There is a pleasant, natural statistical solution to this problem for integral values of $K$, showing that the product has a $\chi^2(2)$ distribution. It relies only on well-known, easily established relationships among functions of standard normal variables.
When $K$ is integral, a Beta$(1,K-1)$ distribution arises as the ratio $$\frac{X}{X+Z}$$ where $X$ and $Z$ are independent, $X$ has a $\chi^2(2)$ distribution, and $Z$ has a $\chi^2(2K-2)$ distribution. (See the Wikipedia article on the Beta distribution for instance.)
Any $\chi^2(n)$ distribution is that of the sum of squares of $n$ independent standard Normal variates. Consequently, $X+Z$ is distributed as the squared length of a $2 + 2K-2 = 2K$ vector with a standard multinormal distribution in $\mathbb{R}^{2K}$ and $X/(X+Z)$ is the squared length of the first two components when that vector is radially projected to the unit sphere $S^{2K-1}$.
The projection of a standard multinormal $n$-vector onto the unit sphere has a uniform distribution because the multinormal distribution is spherically symmetric. (That is, it is invariant under the orthogonal group, a result that follows immediately from two simple facts: (a), the orthogonal group fixes the origin and by definition does not change covariances; and (b) the mean and covariance completely determine the multivariate normal distribution.

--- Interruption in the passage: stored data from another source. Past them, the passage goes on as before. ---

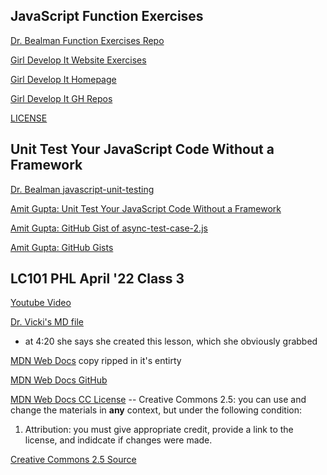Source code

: ## JavaScript Function Exercises

[Dr. Bealman Function Exercises Repo](https://github.com/DrVicki/javascript-functions/blob/main/get-your-hands-on-code.md)

[Girl Develop It Website Exercises](https://www.teaching-materials.org/javascript/exercises/variables)

[Girl Develop It Homepage](https://www.teaching-materials.org/)

[Girl Develop It GH Repos](https://github.com/gdisf/teaching-materials/blob/master/javascript/exercises/variables.html)

[LICENSE](https://github.com/gdisf/teaching-materials/blob/master/LICENSE)

## Unit Test Your JavaScript Code Without a Framework

[Dr. Bealman javascript-unit-testing](https://github.com/DrVicki/javascript-unit-testing)

[Amit Gupta: Unit Test Your JavaScript Code Without a Framework](https://javascript.plainenglish.io/unit-test-front-end-javascript-code-without-a-framework-8f00c63eb7d4)

[Amit Gupta: GitHub Gist of async-test-case-2.js](https://gist.github.com/amitgupta15/0992447c15476cd26364f21b8d8ce9a6)

[Amit Gupta: GitHub Gists](https://gist.github.com/amitgupta15)

## LC101 PHL April '22 Class 3

[Youtube Video](https://www.youtube.com/watch?v=or0w10_UyHs&list=PLSNijfo6mLRfUt5X11lB8xs2po-CeSoTr&index=3) 

[Dr. Vicki's MD file](https://github.com/DrVicki/strings-in-javascript)

- at 4:20 she says she created this lesson, which she obviously grabbed

[MDN Web Docs](https://developer.mozilla.org/en-US/docs/Learn/JavaScript/First_steps/Strings#the_power_of_words) copy ripped in it's entirty

[MDN Web Docs GitHub](https://github.com/mdn/content/blob/main/files/en-us/learn/javascript/first_steps/strings/index.md)

[MDN Web Docs CC License](https://github.com/mdn/content/blob/main/LICENSE.md) -- Creative Commons 2.5: you can use and change the materials in **any** context, but under the following condition:

1. Attribution: you must give appropriate credit, provide a link to the license, and indidcate if changes were made.

[Creative Commons 2.5 Source](https://creativecommons.org/licenses/by/2.5/)


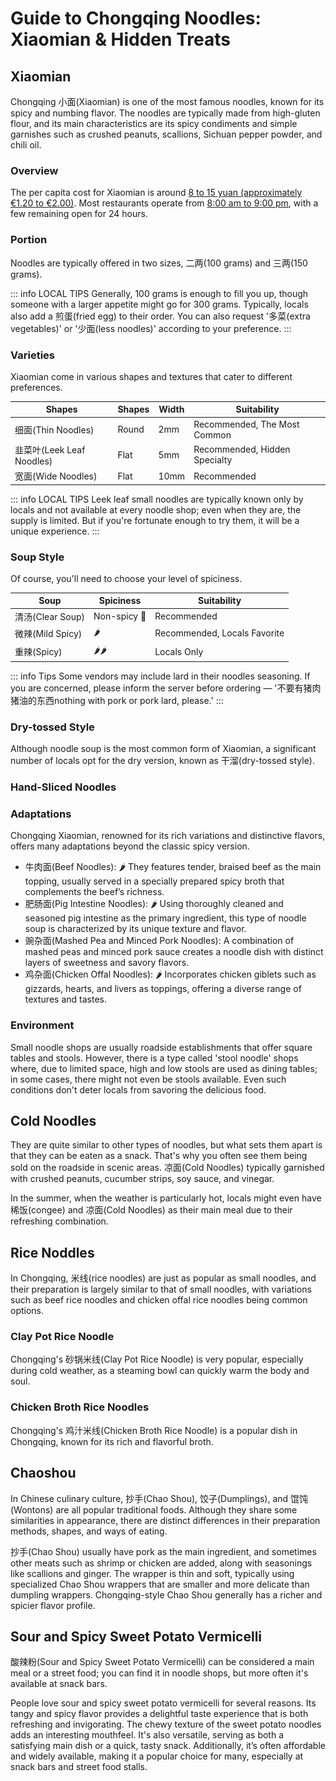 # Guide to Chongqing Noodles: Xiaomian & Hidden Treats

## Xiaomian

Chongqing <Speech>小面</Speech>(Xiaomian) is one of the most famous noodles, known for its spicy and numbing flavor. The noodles are typically made from high-gluten flour, and its main characteristics are its spicy condiments and simple garnishes such as crushed peanuts, scallions, Sichuan pepper powder, and chili oil.

<YouTube link="https://youtu.be/ZehhL5mXV4c?si=KvMraWn0R9m9woSD&t=80">
<template #cover><img src="../../assets/youtube/my-italian-family-tried-chongqing-noodles-for-the-first-time.jpg" /></template>
<template #title>My Italian Family Tried Chongqing Noodles for the First Time</template>
<template #author>Luca&Rachele</template>
<template #description>My Italian family's first visit to the mountain city of Chongqing, marveling at its beauty! Chongqing noodles really suit Italian palates.</template>
</YouTube>

### Overview

The per capita cost for Xiaomian is around <u>8 to 15 yuan (approximately €1.20 to €2.00)</u>.
Most restaurants operate from <u>8:00 am to 9:00 pm</u>, with a few remaining open for 24 hours.

### Portion

Noodles are typically offered in two sizes, <Speech>二两</Speech>(100 grams) and <Speech>三两</Speech>(150 grams).

::: info LOCAL TIPS
Generally, 100 grams is enough to fill you up, though someone with a larger appetite might go for 300 grams. Typically, locals also add a <Speech>煎蛋</Speech>(fried egg) to their order. You can also request '<Speech>多菜</Speech>(extra vegetables)' or '<Speech>少面</Speech>(less noodles)' according to your preference.
:::

### Varieties

Xiaomian come in various shapes and textures that cater to different preferences. 

<table>
  <thead>
    <tr>
      <th>Shapes</th>
      <th>Shapes</th>
      <th>Width</th>
      <th>Suitability</th>
    </tr>
  </thead>
  <tbody>
    <tr>
      <td><Speech>细面</Speech>(Thin Noodles)</td>
      <td>Round</td>
      <td>2mm</td>
      <td>Recommended, The Most Common</td>
    </tr>
    <tr>
      <td><Speech>韭菜叶</Speech>(Leek Leaf Noodles)</td>
      <td>Flat</td>
      <td>5mm</td>
      <td>Recommended, Hidden Specialty</td>
    </tr>
    <tr>
      <td><Speech>宽面</Speech>(Wide Noodles)</td>
      <td>Flat</td>
      <td>10mm</td>
      <td>Recommended</td>
    </tr>
  </tbody>
</table>

::: info LOCAL TIPS
Leek leaf small noodles are typically known only by locals and not available at every noodle shop; even when they are, the supply is limited. But if you're fortunate enough to try them, it will be a unique experience.
:::

### Soup Style

Of course, you'll need to choose your level of spiciness.

<table>
  <thead>
    <tr>
      <th>Soup</th>
      <th>Spiciness</th>
      <th>Suitability</th>
    </tr>
  </thead>
  <tbody>
    <tr>
      <td><Speech>清汤</Speech>(Clear Soup)</td>
      <td>Non-spicy 🥬</td>
      <td>Recommended</td>
    </tr>
    <tr>
      <td><Speech>微辣</Speech>(Mild Spicy)</td>
      <td>🌶️</td>
      <td>Recommended, Locals Favorite</td>
    </tr>
    <tr>
      <td><Speech>重辣</Speech>(Spicy)</td>
      <td>🌶️🌶️</td>
      <td>Locals Only</td>
    </tr>
  </tbody>
</table>

::: info Tips
Some vendors may include lard in their noodles seasoning. If you are concerned, please inform the server before ordering — '<Speech>不要有猪肉猪油的东西</Speech>nothing with pork or pork lard, please.'
:::

### Dry-tossed Style

Although noodle soup is the most common form of Xiaomian, a significant number of locals opt for the dry version, known as <Speech as="甘溜">干溜</Speech>(dry-tossed style).

### Hand-Sliced Noodles

### Adaptations

Chongqing Xiaomian, renowned for its rich variations and distinctive flavors, offers many adaptations beyond the classic spicy version. 
- <Speech>牛肉面</Speech>(Beef Noodles): 🌶️ They features tender, braised beef as the main topping, usually served in a specially prepared spicy broth that complements the beef’s richness.
- <Speech>肥肠面</Speech>(Pig Intestine Noodles): 🌶️ Using thoroughly cleaned and seasoned pig intestine as the primary ingredient, this type of noodle soup is characterized by its unique texture and flavor.
- <Speech>豌杂面</Speech>(Mashed Pea and Minced Pork Noodles): A combination of mashed peas and minced pork sauce creates a noodle dish with distinct layers of sweetness and savory flavors.
- <Speech>鸡杂面</Speech>(Chicken Offal Noodles): 🌶️ Incorporates chicken giblets such as gizzards, hearts, and livers as toppings, offering a diverse range of textures and tastes.

<YouTube link="https://youtu.be/NX7Pjd92Hdo?si=s9VLFz8GuSKzzjOt&t=168">
<template #cover><img src="../../assets/youtube/i-found-heaven-in-chongqing.jpg" /></template>
<template #title>I found heaven in Chongqing and I'M NEVER LEAVING!</template>
<template #author>Blondie in China</template>
<template #description>I'm taking on the challenge of seeing how much delicious food I can get for 50 RMB. Sitting on the curb next to the surreal 3D cityscape, eating Chongqing noodles, is truly a fantastic experience.</template>
</YouTube>

### Environment

Small noodle shops are usually roadside establishments that offer square tables and stools. However, there is a type called 'stool noodle' shops where, due to limited space, high and low stools are used as dining tables; in some cases, there might not even be stools available. Even such conditions don't deter locals from savoring the delicious food.

## Cold Noodles

They are quite similar to other types of noodles, but what sets them apart is that they can be eaten as a snack. That's why you often see them being sold on the roadside in scenic areas. <Speech>凉面</Speech>(Cold Noodles) typically garnished with crushed peanuts, cucumber strips, soy sauce, and vinegar.

In the summer, when the weather is particularly hot, locals might even have <Speech>稀饭</Speech>(congee) and <Speech>凉面</Speech>(Cold Noodles) as their main meal due to their refreshing combination.

## Rice Noddles

In Chongqing, <Speech>米线</Speech>(rice noodles) are just as popular as small noodles, and their preparation is largely similar to that of small noodles, with variations such as beef rice noodles and chicken offal rice noodles being common options.

### Clay Pot Rice Noodle

Chongqing's <Speech>砂锅米线</Speech>(Clay Pot Rice Noodle) is very popular, especially during cold weather, as a steaming bowl can quickly warm the body and soul.

### Chicken Broth Rice Noodles

Chongqing's <Speech>鸡汁米线</Speech>(Chicken Broth Rice Noodle) is a popular dish in Chongqing, known for its rich and flavorful broth.

## Chaoshou

In Chinese culinary culture, <Speech>抄手</Speech>(Chao Shou), <Speech>饺子</Speech>(Dumplings), and <Speech>馄饨</Speech>(Wontons) are all popular traditional foods. Although they share some similarities in appearance, there are distinct differences in their preparation methods, shapes, and ways of eating.

<Speech>抄手</Speech>(Chao Shou) usually have pork as the main ingredient, and sometimes other meats such as shrimp or chicken are added, along with seasonings like scallions and ginger. The wrapper is thin and soft, typically using specialized Chao Shou wrappers that are smaller and more delicate than dumpling wrappers. Chongqing-style Chao Shou generally has a richer and spicier flavor profile.

<YouTube link="https://youtu.be/vLV_43p_3qU?si=sI-jptDxGbSUyOgQ&t=1888">
<template #cover><img src="../../assets/youtube//exploring-ancient-town-in-chongqing.jpg" /></template>
<template #title>Exploring Ancient Town in Chongqing, China</template>
<template #author>Two Mad Explorers</template>
<template #description>We're exploring an ancient town on the outskirts of Chongqing and successfully found our way into a Chongqing restaurant where traditional noodles and chicken soup chaoshou made a lasting impression.</template>
</YouTube>

## Sour and Spicy Sweet Potato Vermicelli

<Speech>酸辣粉</Speech>(Sour and Spicy Sweet Potato Vermicelli) can be considered a main meal or a street food; you can find it in noodle shops, but more often it's available at snack bars.

People love sour and spicy sweet potato vermicelli for several reasons. Its tangy and spicy flavor provides a delightful taste experience that is both refreshing and invigorating. The chewy texture of the sweet potato noodles adds an interesting mouthfeel. It's also versatile, serving as both a satisfying main dish or a quick, tasty snack. Additionally, it’s often affordable and widely available, making it a popular choice for many, especially at snack bars and street food stalls.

I illustrated this for the case $n=3$ at https://stats.stackexchange.com/a/7984). In fact, the spherical symmetry immediately shows this distribution is uniform conditional on the length of the original vector. The ratio $X/(X+Z)$ therefore is independent of the length.
What all this implies is that multiplying $X/(X+Z)$ by an independent $\chi^2(2K)$ variable $Y$ creates a variable with the same distribution as $X/(X+Z)$ multiplied by $X+Z$; to wit, the distribution of $X$, which has a $\chi^2(2)$ distribution.